BOGOTA – Not a single “no” vote was cast on Wednesday as both houses of Colombia’s Congress approved a bill granting amnesty to members of the FARC guerrilla group who lay down their arms under the peace accord signed last month.
The initiative also offers legal guarantees for police and soldiers who committed crimes in the context of an armed conflict that began in 1964.
“With 69 votes in favor and zero opposed the full Senate approves the Amnesty Law. The bill passes now to the Constitutional Court for their review,” Senate chief Mauricio Lizcano said on Twitter.
The lower house passed the bill by a margin of 121-0.
The amnesty applies to security force members and Revolutionary Armed Forces of Colombia (FARC) fighters as long as they are not accused of committing offenses classified as crimes against humanity under the UN Rome Statute of the International Criminal Court.

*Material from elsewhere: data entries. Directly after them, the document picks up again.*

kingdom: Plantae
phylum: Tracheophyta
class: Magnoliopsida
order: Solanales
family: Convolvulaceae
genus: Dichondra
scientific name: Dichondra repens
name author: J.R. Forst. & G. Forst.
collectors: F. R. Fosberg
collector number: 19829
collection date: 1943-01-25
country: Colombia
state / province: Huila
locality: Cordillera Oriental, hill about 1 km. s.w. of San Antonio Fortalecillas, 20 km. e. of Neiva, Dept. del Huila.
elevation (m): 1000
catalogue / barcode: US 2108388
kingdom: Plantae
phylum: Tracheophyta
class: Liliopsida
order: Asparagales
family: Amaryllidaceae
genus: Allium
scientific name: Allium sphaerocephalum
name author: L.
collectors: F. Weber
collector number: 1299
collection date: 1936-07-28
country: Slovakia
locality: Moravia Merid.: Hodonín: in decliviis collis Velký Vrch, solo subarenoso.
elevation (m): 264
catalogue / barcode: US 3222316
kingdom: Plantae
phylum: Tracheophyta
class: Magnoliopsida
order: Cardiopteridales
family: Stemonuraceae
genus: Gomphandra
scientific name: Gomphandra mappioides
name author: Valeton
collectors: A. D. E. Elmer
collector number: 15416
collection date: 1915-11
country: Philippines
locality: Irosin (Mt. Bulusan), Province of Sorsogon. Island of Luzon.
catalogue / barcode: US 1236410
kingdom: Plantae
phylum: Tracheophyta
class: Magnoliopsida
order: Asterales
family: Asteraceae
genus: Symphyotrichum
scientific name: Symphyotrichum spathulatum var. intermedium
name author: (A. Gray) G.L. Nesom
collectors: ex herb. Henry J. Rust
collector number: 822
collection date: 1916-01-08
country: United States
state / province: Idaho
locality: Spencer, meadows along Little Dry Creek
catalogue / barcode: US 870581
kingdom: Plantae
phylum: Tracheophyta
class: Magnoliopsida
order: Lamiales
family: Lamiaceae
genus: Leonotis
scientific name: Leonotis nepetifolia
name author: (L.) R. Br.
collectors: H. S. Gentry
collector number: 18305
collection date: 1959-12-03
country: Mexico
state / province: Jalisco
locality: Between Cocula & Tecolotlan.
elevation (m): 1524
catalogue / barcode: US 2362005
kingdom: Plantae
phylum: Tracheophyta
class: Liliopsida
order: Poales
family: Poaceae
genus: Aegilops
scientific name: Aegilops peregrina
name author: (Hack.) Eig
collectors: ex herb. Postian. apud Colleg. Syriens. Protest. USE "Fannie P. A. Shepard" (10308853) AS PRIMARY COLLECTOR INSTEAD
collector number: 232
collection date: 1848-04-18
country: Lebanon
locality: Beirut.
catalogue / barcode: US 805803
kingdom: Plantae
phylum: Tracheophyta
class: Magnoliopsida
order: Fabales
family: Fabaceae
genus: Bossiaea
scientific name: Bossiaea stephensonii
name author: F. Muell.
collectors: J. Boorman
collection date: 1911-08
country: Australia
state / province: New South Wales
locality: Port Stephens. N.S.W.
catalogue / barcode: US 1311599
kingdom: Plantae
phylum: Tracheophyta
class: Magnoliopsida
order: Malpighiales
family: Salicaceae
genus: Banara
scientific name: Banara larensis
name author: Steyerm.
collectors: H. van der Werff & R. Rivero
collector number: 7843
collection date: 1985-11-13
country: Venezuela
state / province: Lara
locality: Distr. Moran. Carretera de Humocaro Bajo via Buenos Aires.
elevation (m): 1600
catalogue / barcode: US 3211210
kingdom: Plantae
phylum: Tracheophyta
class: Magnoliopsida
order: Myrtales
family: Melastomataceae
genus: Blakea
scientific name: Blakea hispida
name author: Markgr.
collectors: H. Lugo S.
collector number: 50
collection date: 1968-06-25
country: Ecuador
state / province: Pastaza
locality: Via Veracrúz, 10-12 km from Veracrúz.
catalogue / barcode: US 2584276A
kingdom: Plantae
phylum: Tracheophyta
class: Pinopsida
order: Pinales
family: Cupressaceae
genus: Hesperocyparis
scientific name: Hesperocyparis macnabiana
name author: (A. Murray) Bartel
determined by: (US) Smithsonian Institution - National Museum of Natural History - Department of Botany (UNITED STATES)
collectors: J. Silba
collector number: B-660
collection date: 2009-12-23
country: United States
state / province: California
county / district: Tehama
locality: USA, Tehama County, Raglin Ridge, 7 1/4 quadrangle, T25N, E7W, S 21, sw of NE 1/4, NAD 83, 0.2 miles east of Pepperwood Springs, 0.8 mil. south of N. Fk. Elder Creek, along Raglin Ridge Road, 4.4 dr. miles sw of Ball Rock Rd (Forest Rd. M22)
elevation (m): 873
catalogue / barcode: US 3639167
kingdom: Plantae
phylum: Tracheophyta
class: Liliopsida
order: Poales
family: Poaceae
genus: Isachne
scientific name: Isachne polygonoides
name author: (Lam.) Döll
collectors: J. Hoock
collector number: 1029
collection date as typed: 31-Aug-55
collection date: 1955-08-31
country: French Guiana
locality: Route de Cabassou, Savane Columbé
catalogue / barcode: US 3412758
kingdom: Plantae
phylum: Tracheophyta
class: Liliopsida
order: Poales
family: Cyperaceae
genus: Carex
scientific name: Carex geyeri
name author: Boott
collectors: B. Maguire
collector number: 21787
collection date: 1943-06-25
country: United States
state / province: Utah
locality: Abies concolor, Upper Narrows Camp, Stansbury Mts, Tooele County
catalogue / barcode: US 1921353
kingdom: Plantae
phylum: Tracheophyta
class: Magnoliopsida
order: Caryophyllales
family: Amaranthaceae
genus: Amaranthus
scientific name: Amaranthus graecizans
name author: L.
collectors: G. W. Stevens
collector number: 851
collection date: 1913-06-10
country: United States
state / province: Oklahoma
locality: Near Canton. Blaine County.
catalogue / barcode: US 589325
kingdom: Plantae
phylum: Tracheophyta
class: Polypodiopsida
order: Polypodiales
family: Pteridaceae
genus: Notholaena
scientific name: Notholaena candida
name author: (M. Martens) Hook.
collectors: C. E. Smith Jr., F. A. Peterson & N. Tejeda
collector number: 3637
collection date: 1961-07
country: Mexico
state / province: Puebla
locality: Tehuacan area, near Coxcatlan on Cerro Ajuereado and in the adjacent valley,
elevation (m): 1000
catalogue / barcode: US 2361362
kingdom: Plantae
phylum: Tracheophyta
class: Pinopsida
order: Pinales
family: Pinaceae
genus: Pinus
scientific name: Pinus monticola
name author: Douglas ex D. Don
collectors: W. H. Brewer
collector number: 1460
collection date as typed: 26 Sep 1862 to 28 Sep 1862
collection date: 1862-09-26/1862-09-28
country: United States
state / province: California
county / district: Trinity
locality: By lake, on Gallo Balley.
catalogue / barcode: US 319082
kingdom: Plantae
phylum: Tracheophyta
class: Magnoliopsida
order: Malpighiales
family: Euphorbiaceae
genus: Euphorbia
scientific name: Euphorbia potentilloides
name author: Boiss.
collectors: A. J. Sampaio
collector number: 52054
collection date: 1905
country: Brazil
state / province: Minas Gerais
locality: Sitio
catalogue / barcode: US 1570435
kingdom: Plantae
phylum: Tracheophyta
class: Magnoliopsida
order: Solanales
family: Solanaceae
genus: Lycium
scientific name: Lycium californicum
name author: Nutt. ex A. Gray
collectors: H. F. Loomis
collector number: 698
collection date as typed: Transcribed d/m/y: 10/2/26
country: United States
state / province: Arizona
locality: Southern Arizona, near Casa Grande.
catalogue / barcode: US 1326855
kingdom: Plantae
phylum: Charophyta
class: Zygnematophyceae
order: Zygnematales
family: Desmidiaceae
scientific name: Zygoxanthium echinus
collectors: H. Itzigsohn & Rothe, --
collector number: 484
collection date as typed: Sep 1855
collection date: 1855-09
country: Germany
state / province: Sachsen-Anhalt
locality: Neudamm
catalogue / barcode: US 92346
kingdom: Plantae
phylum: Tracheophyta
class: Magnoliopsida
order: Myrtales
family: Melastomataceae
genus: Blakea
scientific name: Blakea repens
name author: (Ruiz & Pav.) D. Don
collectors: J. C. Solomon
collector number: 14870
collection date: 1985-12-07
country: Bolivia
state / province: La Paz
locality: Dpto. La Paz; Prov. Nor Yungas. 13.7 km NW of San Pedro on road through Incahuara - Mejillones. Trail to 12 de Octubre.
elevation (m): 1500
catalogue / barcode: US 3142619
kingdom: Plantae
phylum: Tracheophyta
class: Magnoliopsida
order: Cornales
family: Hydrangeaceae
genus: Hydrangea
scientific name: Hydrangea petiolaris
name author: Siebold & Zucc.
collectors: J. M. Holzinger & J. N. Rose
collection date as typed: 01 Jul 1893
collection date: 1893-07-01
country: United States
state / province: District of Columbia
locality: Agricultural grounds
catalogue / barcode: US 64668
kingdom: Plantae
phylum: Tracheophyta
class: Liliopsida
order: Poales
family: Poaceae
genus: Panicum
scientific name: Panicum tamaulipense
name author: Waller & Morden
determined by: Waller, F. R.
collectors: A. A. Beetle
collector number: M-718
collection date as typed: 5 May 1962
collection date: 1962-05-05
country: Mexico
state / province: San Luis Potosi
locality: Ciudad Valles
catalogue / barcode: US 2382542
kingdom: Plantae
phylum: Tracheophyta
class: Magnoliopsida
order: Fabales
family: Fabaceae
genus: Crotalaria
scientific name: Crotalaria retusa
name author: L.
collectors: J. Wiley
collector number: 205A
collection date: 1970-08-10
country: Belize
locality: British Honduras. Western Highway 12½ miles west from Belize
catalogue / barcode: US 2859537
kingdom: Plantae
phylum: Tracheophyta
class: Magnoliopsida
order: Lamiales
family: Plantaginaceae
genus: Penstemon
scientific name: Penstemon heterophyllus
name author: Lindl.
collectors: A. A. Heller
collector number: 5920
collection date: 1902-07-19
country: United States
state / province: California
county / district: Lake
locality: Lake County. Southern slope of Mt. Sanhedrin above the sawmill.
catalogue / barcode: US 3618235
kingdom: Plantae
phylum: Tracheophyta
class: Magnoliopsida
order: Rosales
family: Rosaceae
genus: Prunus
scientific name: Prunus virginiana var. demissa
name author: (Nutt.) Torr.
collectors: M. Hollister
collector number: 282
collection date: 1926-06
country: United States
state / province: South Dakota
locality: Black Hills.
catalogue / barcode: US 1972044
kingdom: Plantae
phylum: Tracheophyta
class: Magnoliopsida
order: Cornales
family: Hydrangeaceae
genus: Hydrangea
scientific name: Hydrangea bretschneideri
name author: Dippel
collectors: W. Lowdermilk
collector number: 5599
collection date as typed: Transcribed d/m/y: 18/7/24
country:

More than 6,000 FARC combatants indicted for political offenses including rebellion and conspiracy are expected to benefit from the measure.
In a video message, the armed forces commander, Gen. Juan Pablo Rodriguez Barragan, expressed gratitude for congressional approval of a bill “so important” to the military.
Analysts say that once the bill is signed into law by President Juan Manuel Santos, FARC fighters are likely to have more confidence about gathering in the designated demobilization zones.